1st amplification and rectification circuit, 13 oscillation circuit, 14 control unit, 15 drive circuit, 16 water supply pipe, 17 water supply valve, 1
8 ... drain pipe, 19 ... drain valve, 20 ... rotation sensor, 21 ...
Air chamber, 22 ... second magnet, 23 ... coil, 24 ... second
Amplifying and rectifying circuit, 101 ... coil, 102 ... magnetic material,
103: membrane surface, 104: air chamber, 105: spring.

 ────────────────────────────────────────────────── ─── Continuing on the front page (72) Inventor Toshifumi Koike 502 Kandachi-cho, Tsuchiura-shi, Ibaraki F-term in Machinery Research Laboratory, Hitachi, Ltd. (Reference) 3B155 AA06 BA03 BB05 KA02 KA34 KA35 KA35 LA02 LA11 LB17

Claims (1)

[Claims] An outer frame, an outer tank supported by the outer frame for vibration isolation,
A rotatable inner tank that is encased in the outer tank, a rotating blade provided at the bottom of the inner tank, a rotating means for rotating the inner tank and the rotating blades, and detecting a rotation speed of the rotating means, Rotation number detection means for outputting a rotation number signal indicating the rotation number; first vibration detection means for detecting vibration of the upper part of the outer tub and outputting an upper vibration signal indicating the vibration; A second vibration detection unit that detects a lower vibration and outputs a lower vibration signal indicating the vibration; a cloth amount detection unit that detects a cloth amount in the inner tank and outputs information of the cloth amount; The information of the rotation speed signal, the upper vibration signal, the lower vibration signal, and the cloth amount is acquired, and the rotation speed signal, the upper vibration signal, the lower vibration signal, and the cloth amount information are obtained.
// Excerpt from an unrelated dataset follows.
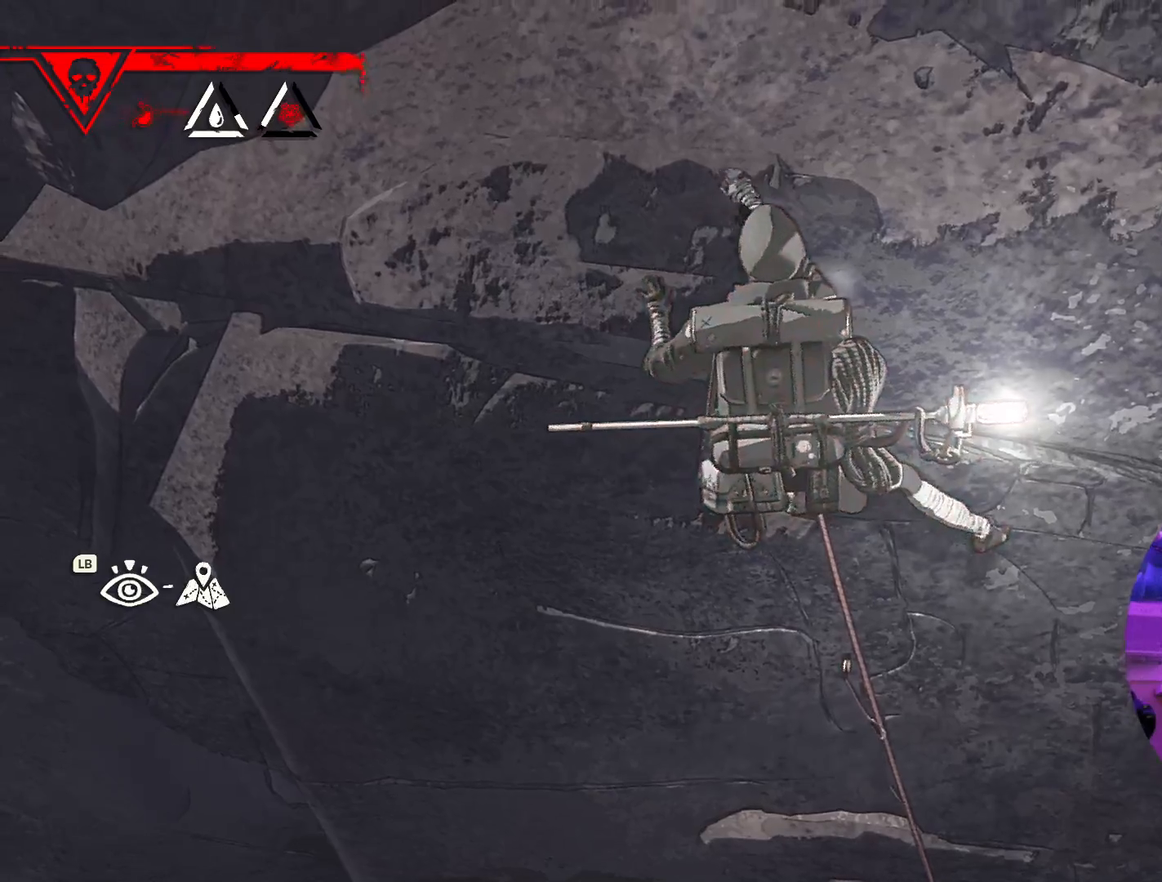
{"buttons": ["R1"], "left_stick": "center", "right_stick": "center", "events": [[350, "R1", "down"], [400, "left_stick", "center"]]}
Control means for controlling rotation of the rotation means, wherein the control means controls the upper vibration signal when the cloth amount is equal to or more than a predetermined value. Based on, if the fabric weight is less than the predetermined value, washing machine on the basis of the lower vibration signal, and wherein the controlling the rotation of said rotating means.